Mr. Grousillier qui devait faire la provocation espérait que ce duel ne serait pas accepté; il comptait sur ce refus pour traiter le rédacteur du du “Tageblatt” de lâche et de calomniateur. Contre toute attente, un officier, témoin du rédacteur du “Tageblatt”, se rendit chez Mr. Grousillier, il ne le trouva pas: il y revint à trois reprises et toujours inutilement. Enfin, il donna par écrit un rendez-vous à Mr. Grousillier, qui ne s’y rendit point.

Mr. Grousillier déclara peu de temps après qu’on renonçait au duel et, pour se ménager une sortie, il ajouta qu’on ne pouvait se battre avec un journaliste, qui s’entendait avec un traître pour acheter un secret. Il se rendit ensuite chez le propriétaire du journal, mais il fut éconduit.

Inutile de vous dire les gorges chaudes auxquelles a donné lieu cette histoire à Berlin.

La ligue pour faire de la propagande, a fondé une sorte de revue. Le premier numéro en a paru récemment.

Je vous en cite quelques passages au hasard.
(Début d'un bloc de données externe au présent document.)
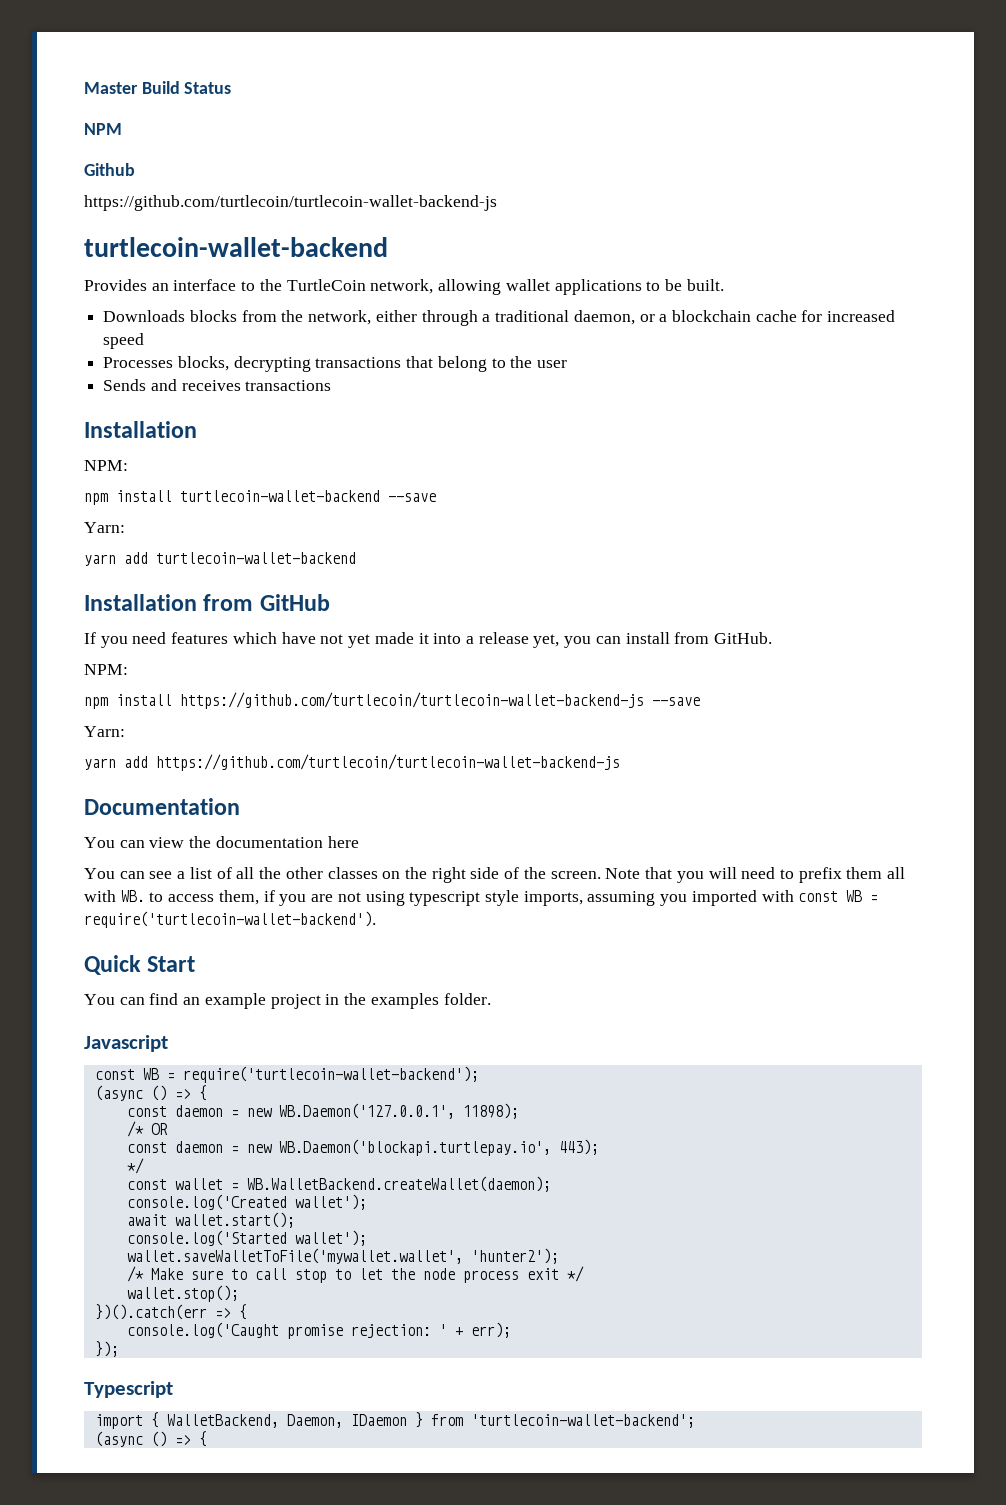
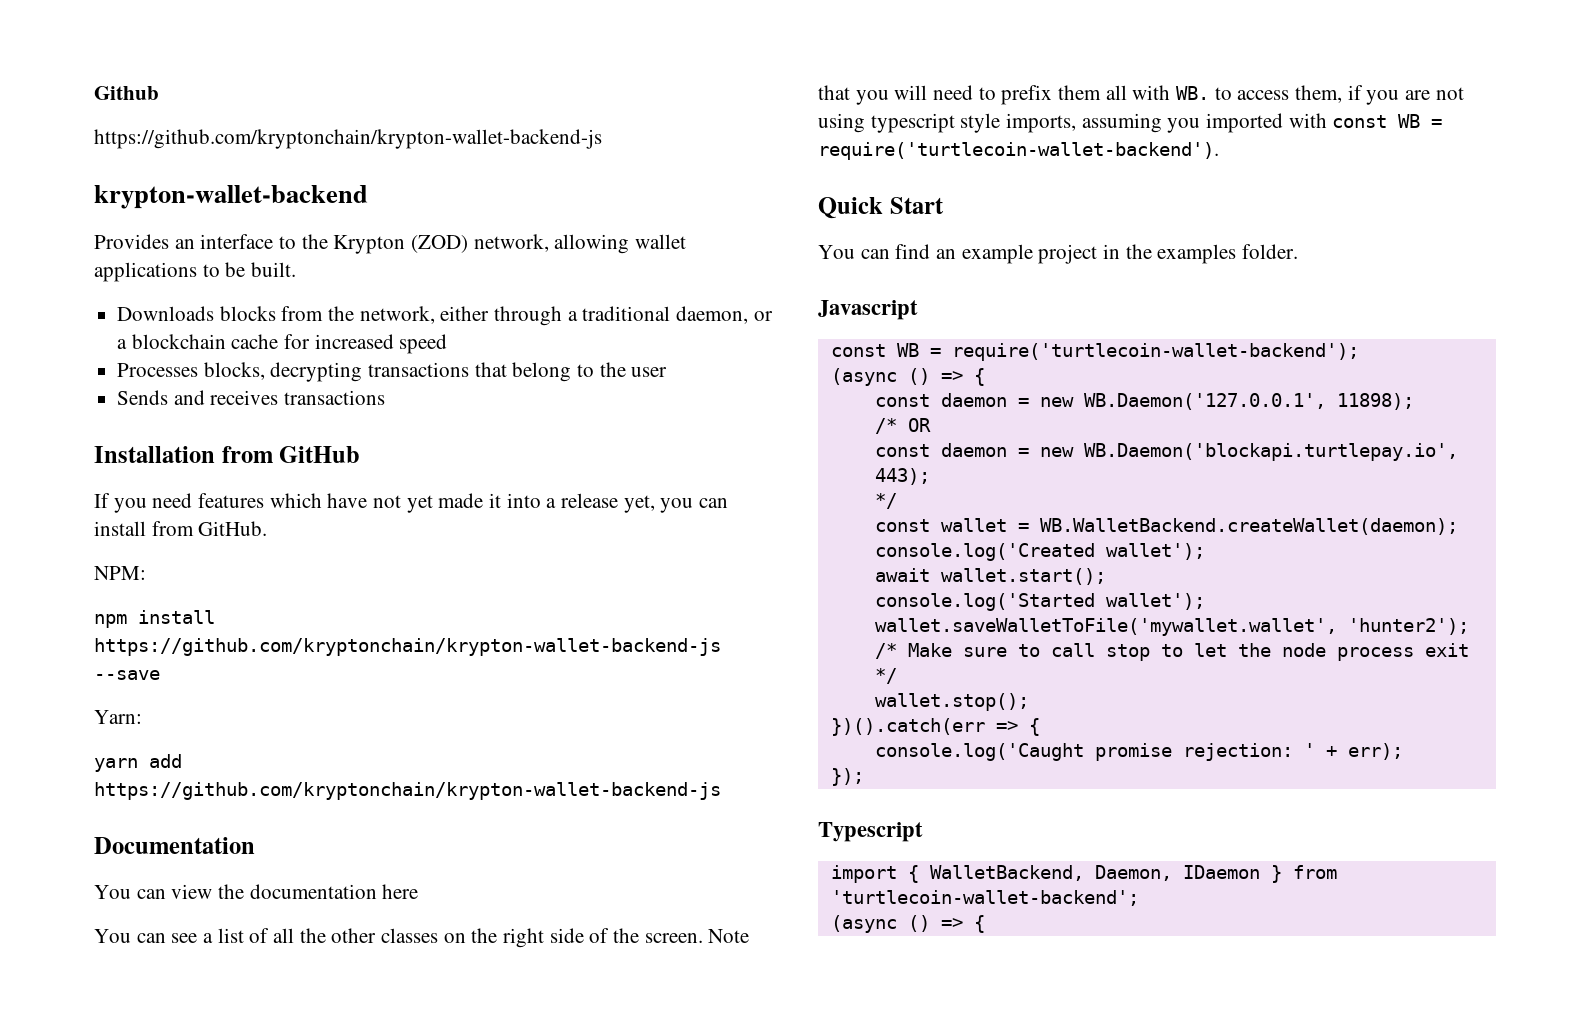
[84,81,232,94] [84,123,122,135] Master Build Status // NPM // -> (94, 93) none
[84,195,497,211] [84,237,388,257] https://github.com/turtlecoin/turtlecoin-wallet-backend-js // turtlecoin-wallet-backend -> [94,129,602,149] [94,185,368,209] https://github.com/kryptonchain/krypton-wallet-backend-js // krypton-wallet-backend
[286,279,366,291] TurtleCoin -> [333,235,469,254] Krypton (ZOD)
[84,460,128,471] [84,490,436,505] [84,522,125,533] [84,552,356,566] [84,594,197,611] // NPM: // npm install turtlecoin-wallet-backend --save // Yarn: // yarn add turtlecoin-wallet-backend // Installation -> (215, 454) none
[180,692,700,709] [84,726,125,737] [84,754,620,771] https://github.com/turtlecoin/turtlecoin-wallet-backend-js --save // Yarn: // yarn add https://github.com/turtlecoin/turtlecoin-wallet-backend-js -> [94,638,721,656] [94,670,160,680] [94,710,142,724] [94,754,182,772] [94,782,721,800] https://github.com/kryptonchain/krypton-wallet-backend-js --save // Yarn: // yarn add https://github.com/kryptonchain/krypton-wallet-backend-js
Un meeting aurait déclaré qu’il devait être interdit de fréquenter les théâtres appartenant à des juifs ou comptant des juifs parmi ses employés, et qu’on ne pouvait assister à des représentations où figurent Mme Heilbronn ou Sarah Bernhardt. Défense aussi d’aller aux concerts quand sur le programme on annoncerait des œuvres de Mendelssohn ou de Meyerbeer, défense d’entrer dans les églises où l'on chante des psaumes du juif David. On ne lira plus le “New-York Herald” parce qu’il a des attaches avec le “Daily Telegraph”, dont le propriétaire est israélite: on ne lira plus les romans de lord Beaconsfield, ni les poésies de Heine, ni rien de ce qui a été écrit ou publié par des juifs.

Les israélites ne doivent plus servir dans l’armée, mais payer un tribut. Ils n’ont pas de patrie. “Ubi bene, ibi patria” est une phrase pour laquelle Cicéron mériterait d’être proclamé israélite, etc.

Si tout le mouvement se bornait là, il n’y aurait pas lieu d’en parler. Mais quelques journaux ultramontains, pour faire une diversion à la discussion du “Kulturkampf” ont relevé cette agitation, et les journaux réactionnaires leur ont prêté leur appui. On veut évidemment détourner l’attention des moyens mis en œuvre par les journaux pour obtenir la réforme de l’organisation des écoles et pour exciter les basses classes, en faisant appel au fanatisme, qui travaille depuis longtemps, de rendre au clergé protestant et catholique la position primitive dans l’inspection des écoles primaires. La guerre est engagée sur toute la ligue contre l’esprit libéral et contre les mesures introduites pax le ministre des cultes démissionnaire, Mr. Falk, pour mettre un terme aux empiétements des orthodoxes.

La question devient d’autant plus grave que la coalition réactionnaire tend à confondre les agissements israélites avec les opérations de la Bourse, et à rendre ainsi cette institution odieuse au public. La chose est d’autant plus aisée que personne n’a oublié le “Krach”, cette panique financière dont on ressent encore les suites. Le Krach a eu lieu à la Bourse, donc il a été provoqué par elle au profit de quelques grands spéculateurs. L’argumentation est spécieuse, mais bien des gens s’y laissent prendre. L’animosité contre la Bourse trouve au reste un aliment puissant dans la confiance qui règne généralement en matière d’économie politique, confusion aggravée singulièrement par le retour complet de la politique financière en Allemagne.